- Supplied material -
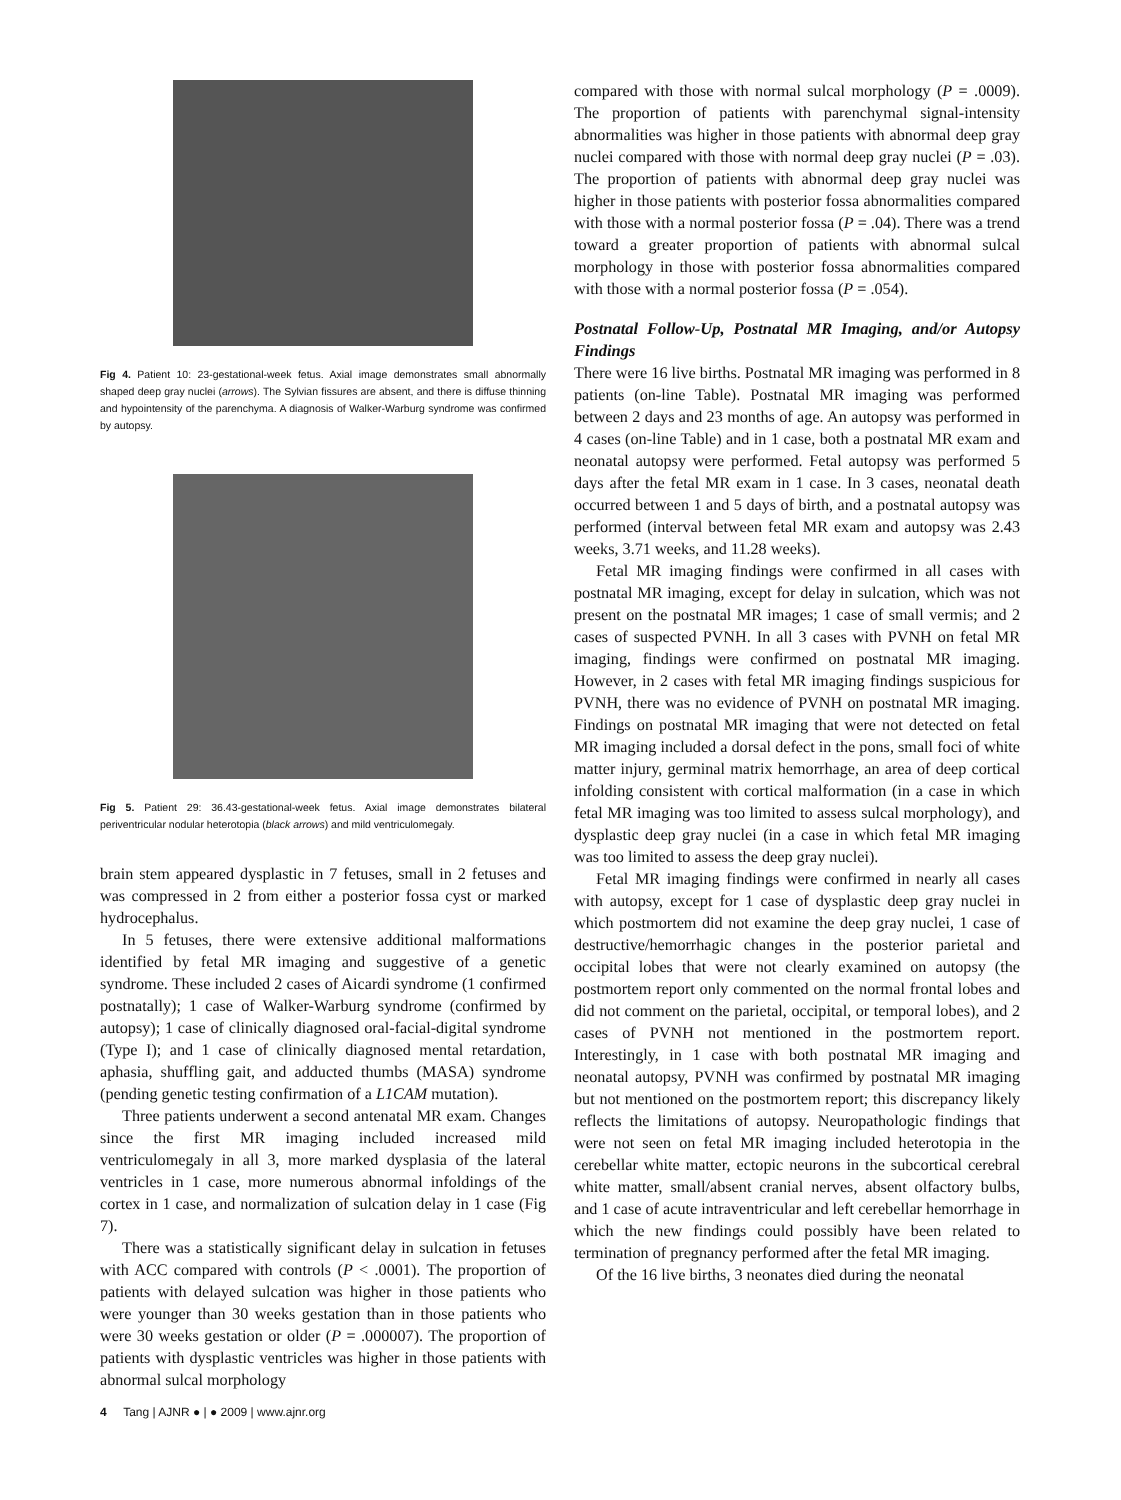Fig 4. Patient 10: 23-gestational-week fetus. Axial image demonstrates small abnormally shaped deep gray nuclei (arrows). The Sylvian fissures are absent, and there is diffuse thinning and hypointensity of the parenchyma. A diagnosis of Walker-Warburg syndrome was confirmed by autopsy.
Fig 5. Patient 29: 36.43-gestational-week fetus. Axial image demonstrates bilateral periventricular nodular heterotopia (black arrows) and mild ventriculomegaly.
brain stem appeared dysplastic in 7 fetuses, small in 2 fetuses and was compressed in 2 from either a posterior fossa cyst or marked hydrocephalus.
In 5 fetuses, there were extensive additional malformations identified by fetal MR imaging and suggestive of a genetic syndrome. These included 2 cases of Aicardi syndrome (1 confirmed postnatally); 1 case of Walker-Warburg syndrome (confirmed by autopsy); 1 case of clinically diagnosed oral-facial-digital syndrome (Type I); and 1 case of clinically diagnosed mental retardation, aphasia, shuffling gait, and adducted thumbs (MASA) syndrome (pending genetic testing confirmation of a L1CAM mutation).
Three patients underwent a second antenatal MR exam. Changes since the first MR imaging included increased mild ventriculomegaly in all 3, more marked dysplasia of the lateral ventricles in 1 case, more numerous abnormal infoldings of the cortex in 1 case, and normalization of sulcation delay in 1 case (Fig 7).
There was a statistically significant delay in sulcation in fetuses with ACC compared with controls (P < .0001). The proportion of patients with delayed sulcation was higher in those patients who were younger than 30 weeks gestation than in those patients who were 30 weeks gestation or older (P = .000007). The proportion of patients with dysplastic ventricles was higher in those patients with abnormal sulcal morphology
compared with those with normal sulcal morphology (P = .0009). The proportion of patients with parenchymal signal-intensity abnormalities was higher in those patients with abnormal deep gray nuclei compared with those with normal deep gray nuclei (P = .03). The proportion of patients with abnormal deep gray nuclei was higher in those patients with posterior fossa abnormalities compared with those with a normal posterior fossa (P = .04). There was a trend toward a greater proportion of patients with abnormal sulcal morphology in those with posterior fossa abnormalities compared with those with a normal posterior fossa (P = .054).
Postnatal Follow-Up, Postnatal MR Imaging, and/or Autopsy Findings
There were 16 live births. Postnatal MR imaging was performed in 8 patients (on-line Table). Postnatal MR imaging was performed between 2 days and 23 months of age. An autopsy was performed in 4 cases (on-line Table) and in 1 case, both a postnatal MR exam and neonatal autopsy were performed. Fetal autopsy was performed 5 days after the fetal MR exam in 1 case. In 3 cases, neonatal death occurred between 1 and 5 days of birth, and a postnatal autopsy was performed (interval between fetal MR exam and autopsy was 2.43 weeks, 3.71 weeks, and 11.28 weeks).
Fetal MR imaging findings were confirmed in all cases with postnatal MR imaging, except for delay in sulcation, which was not present on the postnatal MR images; 1 case of small vermis; and 2 cases of suspected PVNH. In all 3 cases with PVNH on fetal MR imaging, findings were confirmed on postnatal MR imaging. However, in 2 cases with fetal MR imaging findings suspicious for PVNH, there was no evidence of PVNH on postnatal MR imaging. Findings on postnatal MR imaging that were not detected on fetal MR imaging included a dorsal defect in the pons, small foci of white matter injury, germinal matrix hemorrhage, an area of deep cortical infolding consistent with cortical malformation (in a case in which fetal MR imaging was too limited to assess sulcal morphology), and dysplastic deep gray nuclei (in a case in which fetal MR imaging was too limited to assess the deep gray nuclei).
Fetal MR imaging findings were confirmed in nearly all cases with autopsy, except for 1 case of dysplastic deep gray nuclei in which postmortem did not examine the deep gray nuclei, 1 case of destructive/hemorrhagic changes in the posterior parietal and occipital lobes that were not clearly examined on autopsy (the postmortem report only commented on the normal frontal lobes and did not comment on the parietal, occipital, or temporal lobes), and 2 cases of PVNH not mentioned in the postmortem report. Interestingly, in 1 case with both postnatal MR imaging and neonatal autopsy, PVNH was confirmed by postnatal MR imaging but not mentioned on the postmortem report; this discrepancy likely reflects the limitations of autopsy. Neuropathologic findings that were not seen on fetal MR imaging included heterotopia in the cerebellar white matter, ectopic neurons in the subcortical cerebral white matter, small/absent cranial nerves, absent olfactory bulbs, and 1 case of acute intraventricular and left cerebellar hemorrhage in which the new findings could possibly have been related to termination of pregnancy performed after the fetal MR imaging.
Of the 16 live births, 3 neonates died during the neonatal
4 Tang | AJNR ● | ● 2009 | www.ajnr.org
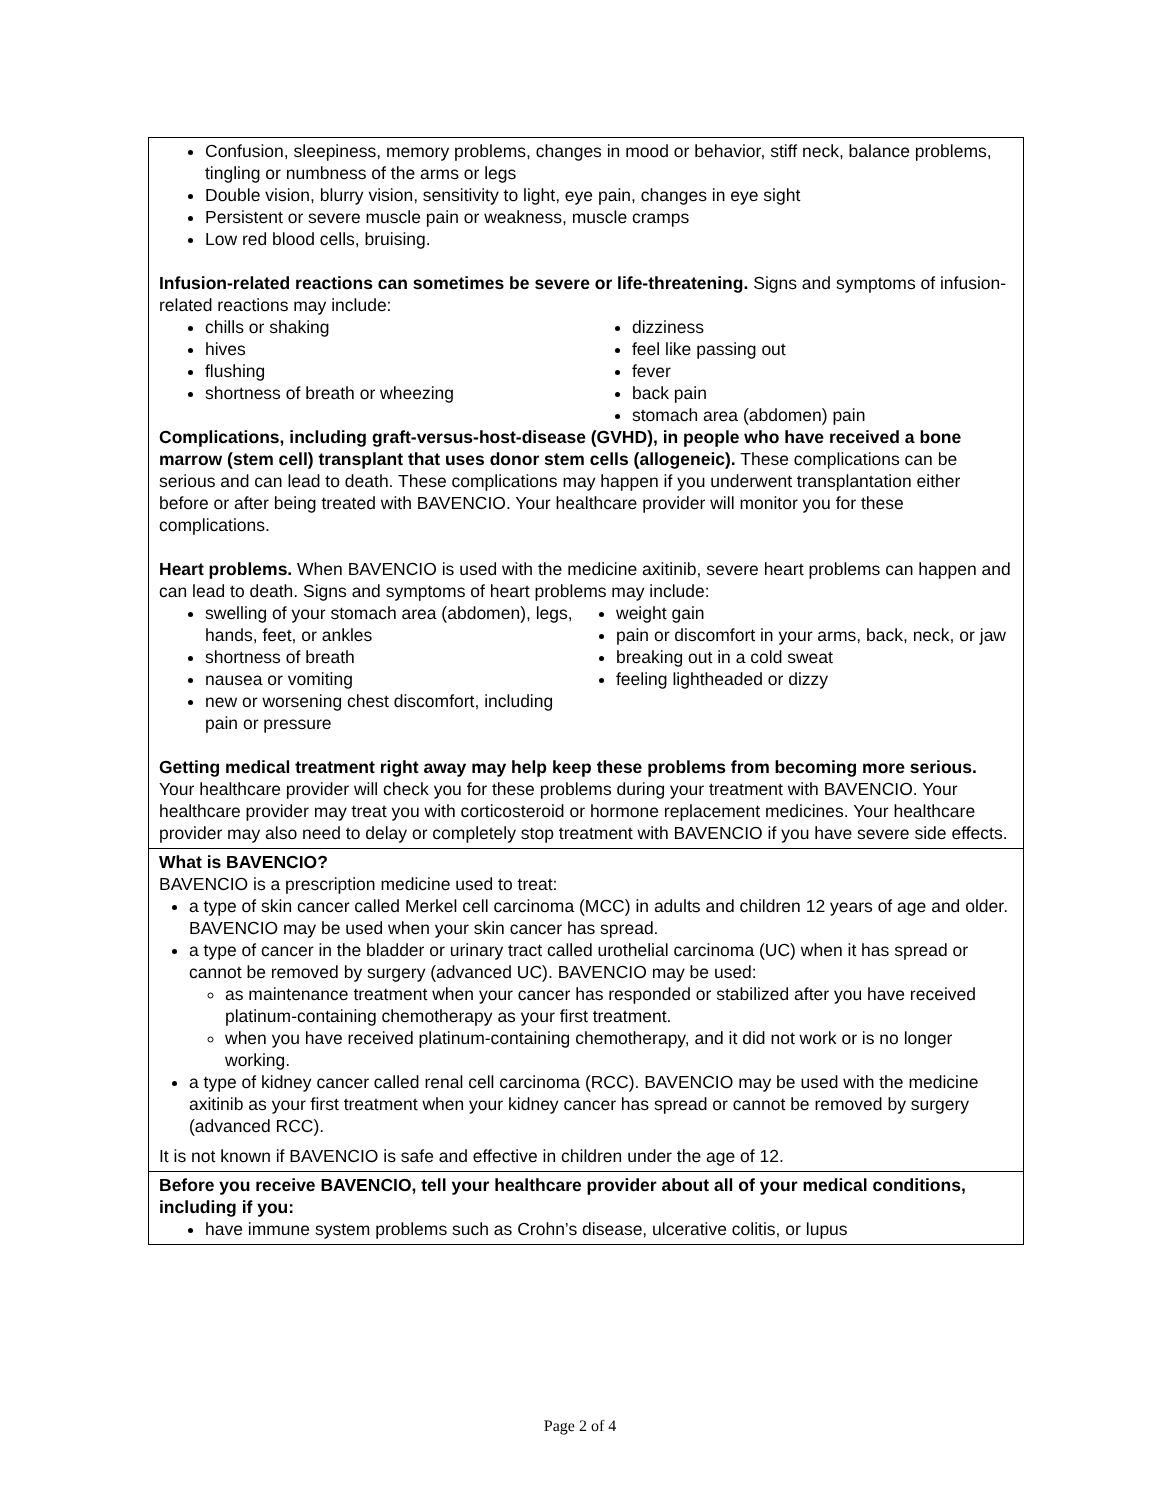Confusion, sleepiness, memory problems, changes in mood or behavior, stiff neck, balance problems, tingling or numbness of the arms or legs
Double vision, blurry vision, sensitivity to light, eye pain, changes in eye sight
Persistent or severe muscle pain or weakness, muscle cramps
Low red blood cells, bruising.
Infusion-related reactions can sometimes be severe or life-threatening. Signs and symptoms of infusion-related reactions may include:
chills or shaking
hives
flushing
shortness of breath or wheezing
dizziness
feel like passing out
fever
back pain
stomach area (abdomen) pain
Complications, including graft-versus-host-disease (GVHD), in people who have received a bone marrow (stem cell) transplant that uses donor stem cells (allogeneic). These complications can be serious and can lead to death. These complications may happen if you underwent transplantation either before or after being treated with BAVENCIO. Your healthcare provider will monitor you for these complications.
Heart problems. When BAVENCIO is used with the medicine axitinib, severe heart problems can happen and can lead to death. Signs and symptoms of heart problems may include:
swelling of your stomach area (abdomen), legs, hands, feet, or ankles
shortness of breath
nausea or vomiting
new or worsening chest discomfort, including pain or pressure
weight gain
pain or discomfort in your arms, back, neck, or jaw
breaking out in a cold sweat
feeling lightheaded or dizzy
Getting medical treatment right away may help keep these problems from becoming more serious. Your healthcare provider will check you for these problems during your treatment with BAVENCIO. Your healthcare provider may treat you with corticosteroid or hormone replacement medicines. Your healthcare provider may also need to delay or completely stop treatment with BAVENCIO if you have severe side effects.
What is BAVENCIO?
BAVENCIO is a prescription medicine used to treat:
a type of skin cancer called Merkel cell carcinoma (MCC) in adults and children 12 years of age and older. BAVENCIO may be used when your skin cancer has spread.
a type of cancer in the bladder or urinary tract called urothelial carcinoma (UC) when it has spread or cannot be removed by surgery (advanced UC). BAVENCIO may be used:
as maintenance treatment when your cancer has responded or stabilized after you have received platinum-containing chemotherapy as your first treatment.
when you have received platinum-containing chemotherapy, and it did not work or is no longer working.
a type of kidney cancer called renal cell carcinoma (RCC). BAVENCIO may be used with the medicine axitinib as your first treatment when your kidney cancer has spread or cannot be removed by surgery (advanced RCC).
It is not known if BAVENCIO is safe and effective in children under the age of 12.
Before you receive BAVENCIO, tell your healthcare provider about all of your medical conditions, including if you:
have immune system problems such as Crohn’s disease, ulcerative colitis, or lupus
Page 2 of 4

- Work instructions -
The required output is each line above restated verbatim, with all images omitted.

- Task answer -
Fig 4. Patient 10: 23-gestational-week fetus. Axial image demonstrates small abnormally shaped deep gray nuclei (arrows). The Sylvian fissures are absent, and there is diffuse thinning and hypointensity of the parenchyma. A diagnosis of Walker-Warburg syndrome was confirmed by autopsy.
Fig 5. Patient 29: 36.43-gestational-week fetus. Axial image demonstrates bilateral periventricular nodular heterotopia (black arrows) and mild ventriculomegaly.
brain stem appeared dysplastic in 7 fetuses, small in 2 fetuses and was compressed in 2 from either a posterior fossa cyst or marked hydrocephalus.
In 5 fetuses, there were extensive additional malformations identified by fetal MR imaging and suggestive of a genetic syndrome. These included 2 cases of Aicardi syndrome (1 confirmed postnatally); 1 case of Walker-Warburg syndrome (confirmed by autopsy); 1 case of clinically diagnosed oral-facial-digital syndrome (Type I); and 1 case of clinically diagnosed mental retardation, aphasia, shuffling gait, and adducted thumbs (MASA) syndrome (pending genetic testing confirmation of a L1CAM mutation).
Three patients underwent a second antenatal MR exam. Changes since the first MR imaging included increased mild ventriculomegaly in all 3, more marked dysplasia of the lateral ventricles in 1 case, more numerous abnormal infoldings of the cortex in 1 case, and normalization of sulcation delay in 1 case (Fig 7).
There was a statistically significant delay in sulcation in fetuses with ACC compared with controls (P < .0001). The proportion of patients with delayed sulcation was higher in those patients who were younger than 30 weeks gestation than in those patients who were 30 weeks gestation or older (P = .000007). The proportion of patients with dysplastic ventricles was higher in those patients with abnormal sulcal morphology
compared with those with normal sulcal morphology (P = .0009). The proportion of patients with parenchymal signal-intensity abnormalities was higher in those patients with abnormal deep gray nuclei compared with those with normal deep gray nuclei (P = .03). The proportion of patients with abnormal deep gray nuclei was higher in those patients with posterior fossa abnormalities compared with those with a normal posterior fossa (P = .04). There was a trend toward a greater proportion of patients with abnormal sulcal morphology in those with posterior fossa abnormalities compared with those with a normal posterior fossa (P = .054).
Postnatal Follow-Up, Postnatal MR Imaging, and/or Autopsy Findings
There were 16 live births. Postnatal MR imaging was performed in 8 patients (on-line Table). Postnatal MR imaging was performed between 2 days and 23 months of age. An autopsy was performed in 4 cases (on-line Table) and in 1 case, both a postnatal MR exam and neonatal autopsy were performed. Fetal autopsy was performed 5 days after the fetal MR exam in 1 case. In 3 cases, neonatal death occurred between 1 and 5 days of birth, and a postnatal autopsy was performed (interval between fetal MR exam and autopsy was 2.43 weeks, 3.71 weeks, and 11.28 weeks).
Fetal MR imaging findings were confirmed in all cases with postnatal MR imaging, except for delay in sulcation, which was not present on the postnatal MR images; 1 case of small vermis; and 2 cases of suspected PVNH. In all 3 cases with PVNH on fetal MR imaging, findings were confirmed on postnatal MR imaging. However, in 2 cases with fetal MR imaging findings suspicious for PVNH, there was no evidence of PVNH on postnatal MR imaging. Findings on postnatal MR imaging that were not detected on fetal MR imaging included a dorsal defect in the pons, small foci of white matter injury, germinal matrix hemorrhage, an area of deep cortical infolding consistent with cortical malformation (in a case in which fetal MR imaging was too limited to assess sulcal morphology), and dysplastic deep gray nuclei (in a case in which fetal MR imaging was too limited to assess the deep gray nuclei).
Fetal MR imaging findings were confirmed in nearly all cases with autopsy, except for 1 case of dysplastic deep gray nuclei in which postmortem did not examine the deep gray nuclei, 1 case of destructive/hemorrhagic changes in the posterior parietal and occipital lobes that were not clearly examined on autopsy (the postmortem report only commented on the normal frontal lobes and did not comment on the parietal, occipital, or temporal lobes), and 2 cases of PVNH not mentioned in the postmortem report. Interestingly, in 1 case with both postnatal MR imaging and neonatal autopsy, PVNH was confirmed by postnatal MR imaging but not mentioned on the postmortem report; this discrepancy likely reflects the limitations of autopsy. Neuropathologic findings that were not seen on fetal MR imaging included heterotopia in the cerebellar white matter, ectopic neurons in the subcortical cerebral white matter, small/absent cranial nerves, absent olfactory bulbs, and 1 case of acute intraventricular and left cerebellar hemorrhage in which the new findings could possibly have been related to termination of pregnancy performed after the fetal MR imaging.
Of the 16 live births, 3 neonates died during the neonatal
4 Tang | AJNR ● | ● 2009 | www.ajnr.org
Confusion, sleepiness, memory problems, changes in mood or behavior, stiff neck, balance problems, tingling or numbness of the arms or legs
Double vision, blurry vision, sensitivity to light, eye pain, changes in eye sight
Persistent or severe muscle pain or weakness, muscle cramps
Low red blood cells, bruising.
Infusion-related reactions can sometimes be severe or life-threatening. Signs and symptoms of infusion-related reactions may include:
chills or shaking
hives
flushing
shortness of breath or wheezing
dizziness
feel like passing out
fever
back pain
stomach area (abdomen) pain
Complications, including graft-versus-host-disease (GVHD), in people who have received a bone marrow (stem cell) transplant that uses donor stem cells (allogeneic). These complications can be serious and can lead to death. These complications may happen if you underwent transplantation either before or after being treated with BAVENCIO. Your healthcare provider will monitor you for these complications.
Heart problems. When BAVENCIO is used with the medicine axitinib, severe heart problems can happen and can lead to death. Signs and symptoms of heart problems may include:
swelling of your stomach area (abdomen), legs, hands, feet, or ankles
shortness of breath
nausea or vomiting
new or worsening chest discomfort, including pain or pressure
weight gain
pain or discomfort in your arms, back, neck, or jaw
breaking out in a cold sweat
feeling lightheaded or dizzy
Getting medical treatment right away may help keep these problems from becoming more serious. Your healthcare provider will check you for these problems during your treatment with BAVENCIO. Your healthcare provider may treat you with corticosteroid or hormone replacement medicines. Your healthcare provider may also need to delay or completely stop treatment with BAVENCIO if you have severe side effects.
What is BAVENCIO?
BAVENCIO is a prescription medicine used to treat:
a type of skin cancer called Merkel cell carcinoma (MCC) in adults and children 12 years of age and older. BAVENCIO may be used when your skin cancer has spread.
a type of cancer in the bladder or urinary tract called urothelial carcinoma (UC) when it has spread or cannot be removed by surgery (advanced UC). BAVENCIO may be used:
as maintenance treatment when your cancer has responded or stabilized after you have received platinum-containing chemotherapy as your first treatment.
when you have received platinum-containing chemotherapy, and it did not work or is no longer working.
a type of kidney cancer called renal cell carcinoma (RCC). BAVENCIO may be used with the medicine axitinib as your first treatment when your kidney cancer has spread or cannot be removed by surgery (advanced RCC).
It is not known if BAVENCIO is safe and effective in children under the age of 12.
Before you receive BAVENCIO, tell your healthcare provider about all of your medical conditions, including if you:
have immune system problems such as Crohn’s disease, ulcerative colitis, or lupus
Page 2 of 4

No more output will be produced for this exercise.